Proving Trig. Identity

**MordernWar2** · January 20th 2010, 07:34 PM

Hey Guyzzz,
I have two Identities given and I have to prove either one.

1) $\frac{1 - tan^2 x}{1 + tan^2 x} = cos 2x$

OR

2) $sin x +sin x cot^2 x = sec x$

Please, try you best.
Thank you.

**pickslides** · January 20th 2010, 08:04 PM

Originally Posted by MordernWar2

2) $sin x +sin x cot^2 x = sec x$

I get.

$\sin (x) +\sin (x) \cot^2 (x)$

$\sin (x) +\sin (x) \frac{\cos^2 (x)}{\sin^2(x)}$

$\sin (x) + \frac{\cos^2 (x)}{\sin(x)}$

$\frac{\sin^2 (x)}{\sin(x)} + \frac{\cos^2 (x)}{\sin(x)}$

$\frac{\sin^2 (x) + \cos^2 (x)}{\sin(x)}$

$\frac{1}{\sin(x)}$

$<br /> \csc(x)<br />$

**Soroban** · January 20th 2010, 08:05 PM

Hello, MordernWar2!

» DATA LINES

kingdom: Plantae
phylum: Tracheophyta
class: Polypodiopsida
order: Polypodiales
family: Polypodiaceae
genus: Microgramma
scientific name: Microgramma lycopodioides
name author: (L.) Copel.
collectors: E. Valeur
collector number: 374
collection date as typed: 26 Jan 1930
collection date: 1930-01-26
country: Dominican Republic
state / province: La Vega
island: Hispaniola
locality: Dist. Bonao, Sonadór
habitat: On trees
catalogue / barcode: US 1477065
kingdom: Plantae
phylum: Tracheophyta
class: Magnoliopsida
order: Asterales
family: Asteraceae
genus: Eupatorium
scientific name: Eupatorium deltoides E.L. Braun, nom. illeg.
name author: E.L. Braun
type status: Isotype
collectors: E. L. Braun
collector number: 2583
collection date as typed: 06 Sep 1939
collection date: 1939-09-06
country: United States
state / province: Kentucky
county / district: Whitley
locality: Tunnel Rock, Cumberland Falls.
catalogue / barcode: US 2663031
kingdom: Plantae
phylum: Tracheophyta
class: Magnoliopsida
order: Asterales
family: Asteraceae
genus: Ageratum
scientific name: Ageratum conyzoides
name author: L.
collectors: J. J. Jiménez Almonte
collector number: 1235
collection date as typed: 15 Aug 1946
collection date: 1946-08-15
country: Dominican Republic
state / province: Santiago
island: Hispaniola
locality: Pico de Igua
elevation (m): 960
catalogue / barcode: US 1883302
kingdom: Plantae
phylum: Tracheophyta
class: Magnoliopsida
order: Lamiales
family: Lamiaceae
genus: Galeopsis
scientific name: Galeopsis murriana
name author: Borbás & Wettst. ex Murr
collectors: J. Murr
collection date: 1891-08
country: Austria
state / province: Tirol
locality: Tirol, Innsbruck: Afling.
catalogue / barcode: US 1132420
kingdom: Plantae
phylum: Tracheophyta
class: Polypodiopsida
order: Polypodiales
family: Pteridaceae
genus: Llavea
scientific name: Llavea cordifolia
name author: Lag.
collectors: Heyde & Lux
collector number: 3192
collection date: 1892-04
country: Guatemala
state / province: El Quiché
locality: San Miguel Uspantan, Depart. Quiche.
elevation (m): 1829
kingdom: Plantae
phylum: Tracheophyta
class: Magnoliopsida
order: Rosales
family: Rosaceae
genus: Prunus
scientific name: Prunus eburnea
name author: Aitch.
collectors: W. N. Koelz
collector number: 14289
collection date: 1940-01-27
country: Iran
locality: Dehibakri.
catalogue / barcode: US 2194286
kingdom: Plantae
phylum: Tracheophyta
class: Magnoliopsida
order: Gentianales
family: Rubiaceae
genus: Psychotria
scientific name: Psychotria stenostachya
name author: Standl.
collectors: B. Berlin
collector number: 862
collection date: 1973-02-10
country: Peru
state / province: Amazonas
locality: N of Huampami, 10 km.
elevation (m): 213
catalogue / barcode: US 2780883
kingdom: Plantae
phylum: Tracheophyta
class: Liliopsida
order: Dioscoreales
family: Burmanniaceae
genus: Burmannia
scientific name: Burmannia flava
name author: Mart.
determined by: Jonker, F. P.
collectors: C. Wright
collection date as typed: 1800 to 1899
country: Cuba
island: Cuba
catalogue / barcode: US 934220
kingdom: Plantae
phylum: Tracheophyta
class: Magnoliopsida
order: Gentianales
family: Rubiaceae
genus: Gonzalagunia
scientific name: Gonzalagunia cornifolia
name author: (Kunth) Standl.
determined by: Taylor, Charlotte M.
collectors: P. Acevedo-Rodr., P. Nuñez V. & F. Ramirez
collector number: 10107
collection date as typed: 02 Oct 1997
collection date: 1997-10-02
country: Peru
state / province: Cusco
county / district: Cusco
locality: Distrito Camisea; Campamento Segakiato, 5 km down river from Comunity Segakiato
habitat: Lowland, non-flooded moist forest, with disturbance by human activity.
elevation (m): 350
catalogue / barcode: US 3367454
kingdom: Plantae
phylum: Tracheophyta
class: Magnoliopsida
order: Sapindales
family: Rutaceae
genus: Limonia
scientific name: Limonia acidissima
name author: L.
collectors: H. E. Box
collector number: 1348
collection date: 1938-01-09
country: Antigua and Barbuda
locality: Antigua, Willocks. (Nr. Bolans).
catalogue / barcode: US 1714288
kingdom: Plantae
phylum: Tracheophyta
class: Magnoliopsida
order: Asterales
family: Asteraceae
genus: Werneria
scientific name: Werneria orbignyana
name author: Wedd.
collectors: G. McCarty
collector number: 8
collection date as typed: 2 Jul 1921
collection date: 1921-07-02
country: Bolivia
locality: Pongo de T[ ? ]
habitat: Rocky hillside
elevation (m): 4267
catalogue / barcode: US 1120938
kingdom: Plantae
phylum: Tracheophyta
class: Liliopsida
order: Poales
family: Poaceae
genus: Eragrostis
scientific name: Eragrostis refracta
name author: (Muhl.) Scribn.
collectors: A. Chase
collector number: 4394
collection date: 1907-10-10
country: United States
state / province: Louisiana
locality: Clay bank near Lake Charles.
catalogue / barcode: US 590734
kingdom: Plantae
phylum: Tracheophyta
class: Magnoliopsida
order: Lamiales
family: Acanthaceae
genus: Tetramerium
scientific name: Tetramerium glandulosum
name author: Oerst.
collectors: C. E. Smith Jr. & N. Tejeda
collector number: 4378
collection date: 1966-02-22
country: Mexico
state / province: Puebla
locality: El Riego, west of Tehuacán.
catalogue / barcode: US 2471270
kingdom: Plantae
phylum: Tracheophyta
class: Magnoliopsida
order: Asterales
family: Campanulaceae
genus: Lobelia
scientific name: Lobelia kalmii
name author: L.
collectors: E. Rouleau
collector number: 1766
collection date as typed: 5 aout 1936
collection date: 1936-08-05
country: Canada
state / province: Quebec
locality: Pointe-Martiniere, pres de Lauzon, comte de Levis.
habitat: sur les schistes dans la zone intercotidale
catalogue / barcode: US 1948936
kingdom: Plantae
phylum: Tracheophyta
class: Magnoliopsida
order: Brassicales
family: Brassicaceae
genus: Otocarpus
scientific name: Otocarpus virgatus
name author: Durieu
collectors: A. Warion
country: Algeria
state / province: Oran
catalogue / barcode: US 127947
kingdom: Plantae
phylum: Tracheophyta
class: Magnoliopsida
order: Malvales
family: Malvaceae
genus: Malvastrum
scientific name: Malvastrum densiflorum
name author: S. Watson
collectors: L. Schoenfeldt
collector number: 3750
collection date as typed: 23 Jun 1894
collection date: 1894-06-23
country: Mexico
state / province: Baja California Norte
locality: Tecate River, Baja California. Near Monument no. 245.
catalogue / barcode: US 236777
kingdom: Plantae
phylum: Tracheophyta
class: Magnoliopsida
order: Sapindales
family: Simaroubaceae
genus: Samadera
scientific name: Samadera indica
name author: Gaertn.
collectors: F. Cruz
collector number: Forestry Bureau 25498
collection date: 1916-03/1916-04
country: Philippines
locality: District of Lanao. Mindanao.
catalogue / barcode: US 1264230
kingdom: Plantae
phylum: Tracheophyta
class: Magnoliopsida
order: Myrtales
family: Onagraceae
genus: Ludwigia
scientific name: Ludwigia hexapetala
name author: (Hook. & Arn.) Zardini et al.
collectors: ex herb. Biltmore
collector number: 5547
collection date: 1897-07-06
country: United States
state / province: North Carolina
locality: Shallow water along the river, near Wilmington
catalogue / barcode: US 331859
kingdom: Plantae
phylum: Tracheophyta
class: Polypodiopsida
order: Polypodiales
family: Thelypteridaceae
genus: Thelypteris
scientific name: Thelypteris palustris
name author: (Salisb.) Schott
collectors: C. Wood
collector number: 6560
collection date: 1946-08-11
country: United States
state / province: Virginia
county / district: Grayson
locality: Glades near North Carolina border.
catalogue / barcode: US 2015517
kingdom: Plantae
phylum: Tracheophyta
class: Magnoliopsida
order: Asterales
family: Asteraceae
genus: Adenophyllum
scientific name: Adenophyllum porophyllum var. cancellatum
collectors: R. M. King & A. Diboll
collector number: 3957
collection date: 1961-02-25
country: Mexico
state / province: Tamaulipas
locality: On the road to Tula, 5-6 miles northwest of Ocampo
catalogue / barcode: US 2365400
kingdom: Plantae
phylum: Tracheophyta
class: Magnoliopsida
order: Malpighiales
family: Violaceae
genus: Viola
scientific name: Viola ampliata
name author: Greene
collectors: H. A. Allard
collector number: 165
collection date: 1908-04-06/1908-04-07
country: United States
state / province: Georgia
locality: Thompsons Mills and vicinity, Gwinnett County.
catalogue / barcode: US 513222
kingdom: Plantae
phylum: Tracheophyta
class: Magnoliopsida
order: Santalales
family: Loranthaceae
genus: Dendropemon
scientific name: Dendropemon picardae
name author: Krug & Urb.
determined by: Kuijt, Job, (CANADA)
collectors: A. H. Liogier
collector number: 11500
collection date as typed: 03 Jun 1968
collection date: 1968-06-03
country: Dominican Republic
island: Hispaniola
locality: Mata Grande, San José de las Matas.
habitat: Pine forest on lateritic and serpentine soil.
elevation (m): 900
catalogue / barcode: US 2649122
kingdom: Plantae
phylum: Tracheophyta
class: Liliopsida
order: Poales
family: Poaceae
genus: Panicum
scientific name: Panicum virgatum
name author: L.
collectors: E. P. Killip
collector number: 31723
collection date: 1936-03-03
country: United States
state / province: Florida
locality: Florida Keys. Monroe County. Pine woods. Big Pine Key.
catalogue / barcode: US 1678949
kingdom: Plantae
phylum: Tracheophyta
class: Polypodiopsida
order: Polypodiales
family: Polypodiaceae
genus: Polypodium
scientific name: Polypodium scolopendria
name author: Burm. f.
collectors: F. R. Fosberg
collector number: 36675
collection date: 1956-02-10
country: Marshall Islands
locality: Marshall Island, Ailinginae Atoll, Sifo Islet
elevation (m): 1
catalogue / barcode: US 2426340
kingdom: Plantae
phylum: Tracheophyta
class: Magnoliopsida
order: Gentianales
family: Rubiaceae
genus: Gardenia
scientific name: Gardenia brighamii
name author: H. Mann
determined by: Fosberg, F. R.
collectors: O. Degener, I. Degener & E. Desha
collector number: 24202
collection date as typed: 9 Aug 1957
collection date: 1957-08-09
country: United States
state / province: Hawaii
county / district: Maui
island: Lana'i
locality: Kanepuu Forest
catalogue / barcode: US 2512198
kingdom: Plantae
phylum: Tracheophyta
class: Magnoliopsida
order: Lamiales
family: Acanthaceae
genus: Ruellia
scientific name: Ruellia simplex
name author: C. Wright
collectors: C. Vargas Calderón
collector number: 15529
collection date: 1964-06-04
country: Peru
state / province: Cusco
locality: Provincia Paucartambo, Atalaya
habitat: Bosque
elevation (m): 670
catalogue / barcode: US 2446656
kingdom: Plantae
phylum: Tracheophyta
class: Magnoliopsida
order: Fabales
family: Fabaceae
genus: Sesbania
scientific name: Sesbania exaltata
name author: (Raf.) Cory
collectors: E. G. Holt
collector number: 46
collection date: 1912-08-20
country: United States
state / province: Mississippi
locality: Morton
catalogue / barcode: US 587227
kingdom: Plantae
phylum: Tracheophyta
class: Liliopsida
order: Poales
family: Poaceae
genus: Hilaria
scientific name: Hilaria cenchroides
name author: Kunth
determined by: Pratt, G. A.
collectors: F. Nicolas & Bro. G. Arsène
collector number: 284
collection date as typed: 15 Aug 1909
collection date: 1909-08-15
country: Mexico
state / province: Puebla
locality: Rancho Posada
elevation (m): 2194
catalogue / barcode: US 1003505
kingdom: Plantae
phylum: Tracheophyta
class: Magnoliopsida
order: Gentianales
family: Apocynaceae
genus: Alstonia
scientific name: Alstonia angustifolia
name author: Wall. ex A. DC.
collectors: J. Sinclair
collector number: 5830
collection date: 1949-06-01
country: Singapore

» WORK TO COMPLETE
[1] Set down the part of the trig identity thread starting at "Proving Trig. Identity" and ending at "try you best.".
[2] Answer these from the trig identity thread:
(a) How many of the given identities does the first poster have to prove?
(b) Which identity does pickslides work through?
(c) On what date and at what time did Soroban post?
[3] Continue the trig identity thread from the point where it stops.

» RESULTS FOR EACH TASK
[1]
Proving Trig. Identity

**MordernWar2** · January 20th 2010, 07:34 PM

Hey Guyzzz,
I have two Identities given and I have to prove either one.

1) $\frac{1 - tan^2 x}{1 + tan^2 x} = cos 2x$

OR

2) $sin x +sin x cot^2 x = sec x$

Please, try you best.

[2]
(a) Either one of the two.
(b) The second one, sin x + sin x cot² x = sec x.
(c) January 20th 2010, 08:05 PM.

[3]
$1)\;\;\frac{1 - \tan^2\!x}{1 + \tan^2\!x} \:=\: \cos 2x$

We have: . $\frac{1-\dfrac{\sin^2\!x}{\cos^2\!x}}{1 + \dfrac{\sin^2\!x}{\cos^2\!x}}$

Multiply by $\frac{\cos^2\!x}{\cos^2\!x}; \quad \frac{\cos^2\!x\left(1 - \dfrac{\sin^2\!x}{\cos^2\!x}\right)}{\cos^2\!x\lef t(1 + \dfrac{\sin^2\!x}{\cos^2\!x}\right)}$

. . . . . . . . $=\;\;\frac{\overbrace{\cos^2\!x - \sin^2\!x}^{\text{This is }\cos2x}}{\underbrace{\cos^2\!x + \sin^2\!x}_{\text{This is 1}}} \;\;=\;\; \cos2x$

$2)\;\;\sin x +\sin x\cot^2\!x \:=\: \sec x$

This is not an identity . . . I suspect a typo.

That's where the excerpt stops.